Write out the items below verbatim, from the very beginning down to and including the line that contains "text_box Applications [98, 277, 396, 422]".

## Start LISTING

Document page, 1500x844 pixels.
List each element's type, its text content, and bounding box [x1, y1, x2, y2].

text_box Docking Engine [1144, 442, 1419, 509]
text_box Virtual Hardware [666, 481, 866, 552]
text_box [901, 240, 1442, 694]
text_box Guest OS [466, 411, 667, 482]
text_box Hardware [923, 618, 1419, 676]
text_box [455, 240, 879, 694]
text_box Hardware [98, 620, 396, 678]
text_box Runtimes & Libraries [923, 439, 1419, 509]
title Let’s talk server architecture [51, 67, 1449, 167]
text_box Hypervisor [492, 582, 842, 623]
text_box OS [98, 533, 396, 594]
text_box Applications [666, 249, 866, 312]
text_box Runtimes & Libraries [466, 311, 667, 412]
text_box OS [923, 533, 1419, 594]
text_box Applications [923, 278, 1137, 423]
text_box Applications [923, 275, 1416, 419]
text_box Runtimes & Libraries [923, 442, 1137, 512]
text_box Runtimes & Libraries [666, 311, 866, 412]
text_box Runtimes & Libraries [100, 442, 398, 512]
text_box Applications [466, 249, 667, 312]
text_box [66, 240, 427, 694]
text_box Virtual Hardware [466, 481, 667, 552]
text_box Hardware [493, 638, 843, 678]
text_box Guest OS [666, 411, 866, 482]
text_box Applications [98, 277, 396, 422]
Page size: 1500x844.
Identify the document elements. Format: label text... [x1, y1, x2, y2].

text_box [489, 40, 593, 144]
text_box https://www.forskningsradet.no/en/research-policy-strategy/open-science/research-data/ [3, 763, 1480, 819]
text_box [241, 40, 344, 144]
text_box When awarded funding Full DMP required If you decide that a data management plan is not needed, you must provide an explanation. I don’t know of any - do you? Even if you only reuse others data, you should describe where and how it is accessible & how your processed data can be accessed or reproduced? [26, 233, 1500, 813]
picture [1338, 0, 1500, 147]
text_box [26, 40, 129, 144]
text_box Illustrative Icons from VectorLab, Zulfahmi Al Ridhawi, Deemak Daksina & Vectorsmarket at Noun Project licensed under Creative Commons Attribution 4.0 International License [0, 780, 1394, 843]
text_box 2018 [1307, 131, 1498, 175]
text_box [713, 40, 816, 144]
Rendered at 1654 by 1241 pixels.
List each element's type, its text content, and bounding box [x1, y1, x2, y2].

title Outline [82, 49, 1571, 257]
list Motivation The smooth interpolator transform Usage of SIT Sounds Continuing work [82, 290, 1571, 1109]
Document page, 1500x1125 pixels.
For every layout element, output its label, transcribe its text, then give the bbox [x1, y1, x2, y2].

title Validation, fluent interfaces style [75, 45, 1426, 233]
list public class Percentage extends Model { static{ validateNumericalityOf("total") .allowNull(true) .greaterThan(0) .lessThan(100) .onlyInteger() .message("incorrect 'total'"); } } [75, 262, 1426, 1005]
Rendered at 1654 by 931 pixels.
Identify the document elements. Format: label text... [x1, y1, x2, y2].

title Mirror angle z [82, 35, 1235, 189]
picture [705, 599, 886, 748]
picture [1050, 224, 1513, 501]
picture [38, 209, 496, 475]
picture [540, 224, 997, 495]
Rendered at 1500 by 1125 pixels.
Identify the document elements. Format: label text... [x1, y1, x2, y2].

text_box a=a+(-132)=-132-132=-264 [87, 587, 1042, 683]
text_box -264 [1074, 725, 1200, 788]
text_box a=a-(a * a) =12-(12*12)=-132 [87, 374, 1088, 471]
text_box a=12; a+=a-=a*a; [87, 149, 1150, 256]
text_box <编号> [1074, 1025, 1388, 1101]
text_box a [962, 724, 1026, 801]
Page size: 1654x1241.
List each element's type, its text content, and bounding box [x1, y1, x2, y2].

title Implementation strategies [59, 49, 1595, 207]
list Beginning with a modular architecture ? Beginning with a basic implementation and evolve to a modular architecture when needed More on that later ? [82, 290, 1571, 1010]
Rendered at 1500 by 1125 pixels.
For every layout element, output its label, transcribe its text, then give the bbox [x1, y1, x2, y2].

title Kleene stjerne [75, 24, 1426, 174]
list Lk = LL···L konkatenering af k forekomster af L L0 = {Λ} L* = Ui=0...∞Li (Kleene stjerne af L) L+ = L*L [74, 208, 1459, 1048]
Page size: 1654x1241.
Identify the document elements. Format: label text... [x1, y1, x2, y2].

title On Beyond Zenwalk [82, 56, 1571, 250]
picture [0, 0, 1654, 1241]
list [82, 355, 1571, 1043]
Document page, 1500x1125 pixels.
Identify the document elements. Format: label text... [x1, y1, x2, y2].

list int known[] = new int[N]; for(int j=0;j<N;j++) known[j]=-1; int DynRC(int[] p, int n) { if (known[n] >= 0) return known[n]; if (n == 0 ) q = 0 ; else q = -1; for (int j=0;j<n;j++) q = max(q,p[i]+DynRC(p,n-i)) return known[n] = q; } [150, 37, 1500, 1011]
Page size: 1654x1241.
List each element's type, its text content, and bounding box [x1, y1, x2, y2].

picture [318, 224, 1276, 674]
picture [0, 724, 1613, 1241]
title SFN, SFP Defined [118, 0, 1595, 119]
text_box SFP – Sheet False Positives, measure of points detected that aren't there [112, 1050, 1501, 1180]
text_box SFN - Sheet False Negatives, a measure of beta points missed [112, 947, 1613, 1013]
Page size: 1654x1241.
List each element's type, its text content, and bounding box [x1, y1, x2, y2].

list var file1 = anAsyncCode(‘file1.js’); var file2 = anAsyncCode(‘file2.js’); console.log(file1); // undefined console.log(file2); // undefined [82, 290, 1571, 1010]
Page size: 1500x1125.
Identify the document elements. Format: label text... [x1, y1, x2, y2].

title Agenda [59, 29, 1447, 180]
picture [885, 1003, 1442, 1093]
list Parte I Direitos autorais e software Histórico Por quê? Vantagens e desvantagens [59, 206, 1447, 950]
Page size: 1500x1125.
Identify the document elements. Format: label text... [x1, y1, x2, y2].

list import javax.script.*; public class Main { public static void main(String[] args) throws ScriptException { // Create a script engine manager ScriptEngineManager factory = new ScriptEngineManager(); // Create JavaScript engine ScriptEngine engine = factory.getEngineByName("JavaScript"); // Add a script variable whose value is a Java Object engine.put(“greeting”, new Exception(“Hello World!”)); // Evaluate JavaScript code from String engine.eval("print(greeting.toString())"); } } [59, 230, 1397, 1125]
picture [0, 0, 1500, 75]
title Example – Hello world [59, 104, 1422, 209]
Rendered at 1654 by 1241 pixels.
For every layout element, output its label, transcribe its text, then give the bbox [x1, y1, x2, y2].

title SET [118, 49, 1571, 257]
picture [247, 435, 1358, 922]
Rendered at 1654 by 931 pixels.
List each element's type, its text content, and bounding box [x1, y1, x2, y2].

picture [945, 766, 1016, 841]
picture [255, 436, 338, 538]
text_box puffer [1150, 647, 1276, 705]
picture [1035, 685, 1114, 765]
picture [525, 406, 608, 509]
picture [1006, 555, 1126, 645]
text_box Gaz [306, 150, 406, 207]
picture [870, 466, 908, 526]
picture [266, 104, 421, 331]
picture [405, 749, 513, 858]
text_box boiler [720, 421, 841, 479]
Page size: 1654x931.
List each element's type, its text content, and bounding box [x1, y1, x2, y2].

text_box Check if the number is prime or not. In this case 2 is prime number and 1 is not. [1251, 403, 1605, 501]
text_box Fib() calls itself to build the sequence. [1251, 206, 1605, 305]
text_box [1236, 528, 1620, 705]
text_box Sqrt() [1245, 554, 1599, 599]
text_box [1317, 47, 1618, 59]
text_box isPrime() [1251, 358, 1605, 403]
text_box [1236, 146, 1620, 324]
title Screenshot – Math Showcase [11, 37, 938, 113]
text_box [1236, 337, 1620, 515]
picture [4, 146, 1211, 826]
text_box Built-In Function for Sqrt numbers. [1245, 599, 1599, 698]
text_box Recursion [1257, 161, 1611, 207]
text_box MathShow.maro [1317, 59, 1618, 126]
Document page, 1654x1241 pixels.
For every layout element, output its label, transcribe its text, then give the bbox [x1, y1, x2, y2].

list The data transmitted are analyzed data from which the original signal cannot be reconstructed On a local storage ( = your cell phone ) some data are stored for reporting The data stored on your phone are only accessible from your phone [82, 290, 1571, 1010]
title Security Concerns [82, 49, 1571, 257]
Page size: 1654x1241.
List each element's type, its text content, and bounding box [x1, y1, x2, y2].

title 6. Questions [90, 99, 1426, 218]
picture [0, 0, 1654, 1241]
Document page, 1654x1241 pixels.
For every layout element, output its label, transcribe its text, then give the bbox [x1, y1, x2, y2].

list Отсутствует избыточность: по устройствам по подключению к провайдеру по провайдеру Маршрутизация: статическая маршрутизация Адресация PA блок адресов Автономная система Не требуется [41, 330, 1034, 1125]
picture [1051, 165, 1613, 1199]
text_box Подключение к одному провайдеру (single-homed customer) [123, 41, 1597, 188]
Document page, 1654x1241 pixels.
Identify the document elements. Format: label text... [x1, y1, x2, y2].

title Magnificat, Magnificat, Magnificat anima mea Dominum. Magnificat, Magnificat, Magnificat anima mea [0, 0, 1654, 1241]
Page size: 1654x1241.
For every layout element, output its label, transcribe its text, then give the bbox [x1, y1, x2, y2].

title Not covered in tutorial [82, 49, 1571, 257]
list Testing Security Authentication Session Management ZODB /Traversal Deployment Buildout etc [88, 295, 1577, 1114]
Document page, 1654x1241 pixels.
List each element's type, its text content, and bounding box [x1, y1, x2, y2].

## End LISTING

SOLUTION TO THE PROBLEM —
Document page, 1500x844 pixels.
List each element's type, its text content, and bounding box [x1, y1, x2, y2].

text_box Docking Engine [1144, 442, 1419, 509]
text_box Virtual Hardware [666, 481, 866, 552]
text_box [901, 240, 1442, 694]
text_box Guest OS [466, 411, 667, 482]
text_box Hardware [923, 618, 1419, 676]
text_box [455, 240, 879, 694]
text_box Hardware [98, 620, 396, 678]
text_box Runtimes & Libraries [923, 439, 1419, 509]
title Let’s talk server architecture [51, 67, 1449, 167]
text_box Hypervisor [492, 582, 842, 623]
text_box OS [98, 533, 396, 594]
text_box Applications [666, 249, 866, 312]
text_box Runtimes & Libraries [466, 311, 667, 412]
text_box OS [923, 533, 1419, 594]
text_box Applications [923, 278, 1137, 423]
text_box Applications [923, 275, 1416, 419]
text_box Runtimes & Libraries [923, 442, 1137, 512]
text_box Runtimes & Libraries [666, 311, 866, 412]
text_box Runtimes & Libraries [100, 442, 398, 512]
text_box Applications [466, 249, 667, 312]
text_box [66, 240, 427, 694]
text_box Virtual Hardware [466, 481, 667, 552]
text_box Hardware [493, 638, 843, 678]
text_box Guest OS [666, 411, 866, 482]
text_box Applications [98, 277, 396, 422]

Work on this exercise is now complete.